A classified CIA inspector general report found that the agency was less than vigilant in investigating drug allegations against some of its paid informants among the Nicaraguan Contras.
While many of the report's details have been aired as long ago as 1987, a U.S. intelligence official said Friday that because the report contains so much information about agency sources and methods, it may be impossible to declassify in any intelligible form.
The House and Senate Intelligence Committees have received the report, but CIA Director George Tenet has not made a decision on whether to release a declassified version. The report is so filled with sensitive material, the intelligence official said, that a redacted version ``may look like Swiss cheese.''
Sen. John Kerry, D-Mass., a member of the Senate Intelligence Committee, wrote Tenet Thursday urging release of the report titled ``Allegations of Connections Between CIA and the Contras in Cocaine Trafficking to the United States.''
``I have read portions of the report and know that much of this information is already in the public domain,'' wrote Kerry, who chaired a 1987 Senate investigation that detailed drug activities by Contra rebels and their supporters and showed links between some of these individuals and the CIA. The material that has not been previously published, Kerry said, ``does not merit being withheld from public analysis.''
The 500-page inspector general report is the second volume of a CIA study that grew out of a hotly disputed newspaper account about the spread of crack cocaine in American cities. The second volume confirms conclusions reached in the first report, portions of which were made public in January, that there was no evidence any CIA officials engaged in drug trafficking with Contra rebels. The first volume also included the finding that the CIA was aware of alleged drug activity by some of its Contra contacts, but the latest installment goes into more detail.
The New York Times reported on the second volume of the CIA report in Friday's editions.
The CIA inquiry stemmed from a 1996 series in The San Jose Mercury-News that alleged a ``dark alliance'' between the CIA and Contra-connected drug dealers. The series created an uproar, particularly in black communities, over the suggestion that the CIA allowed its Contra contacts to engineer the spread of crack cocaine in poor urban neighborhoods.

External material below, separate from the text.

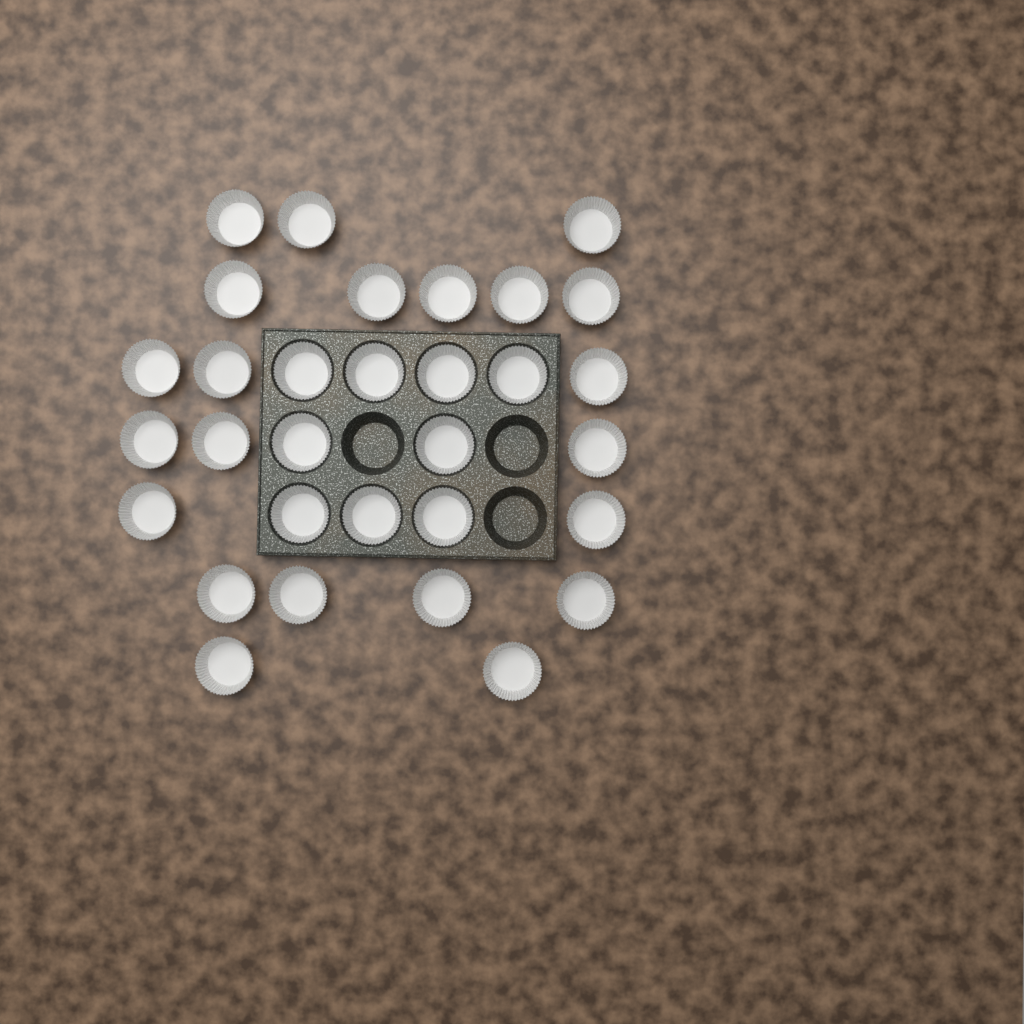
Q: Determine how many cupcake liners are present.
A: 31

The newspaper later stated that the series was flawed and reassigned the reporter.
CIA officials in the early 1980s occasionally received reports and allegations, some of them originating in newspapers sympathetic to the Nicaraguan Sandinista government, of drug trafficking by Contra rebels or supporters. In all, 50 of these people came under suspicion and the agency continued to work with about two dozen of them, the report concluded.

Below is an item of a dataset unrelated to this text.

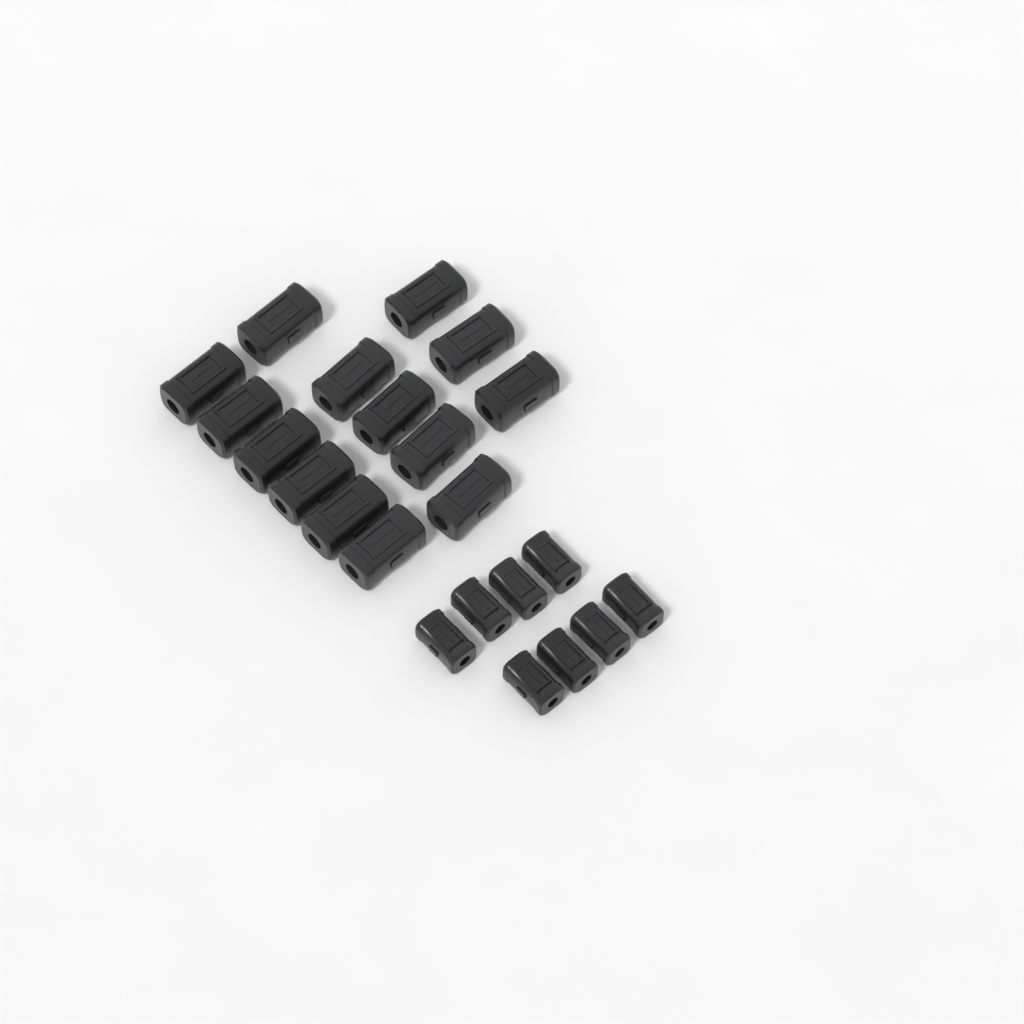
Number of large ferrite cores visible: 14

The inspector general's report criticizes the CIA for poor record-keeping; the report was unable to determine how many of the 50 individuals were further investigated by the CIA after allegations surfaced. The report also notes that more recent CIA regulations governing dealings with potentially unsavory sources would require such inquiries and better record-keeping.
The intelligence official said no one should be surprised that some of the guerrilla operators with whom the CIA had to deal in Central America in the early 1980s were unsavory.
Despite frequent criticism about some of its sources and contacts, the CIA insists, as a matter of policy, on the right to gain information from potential or even known lawbreakers.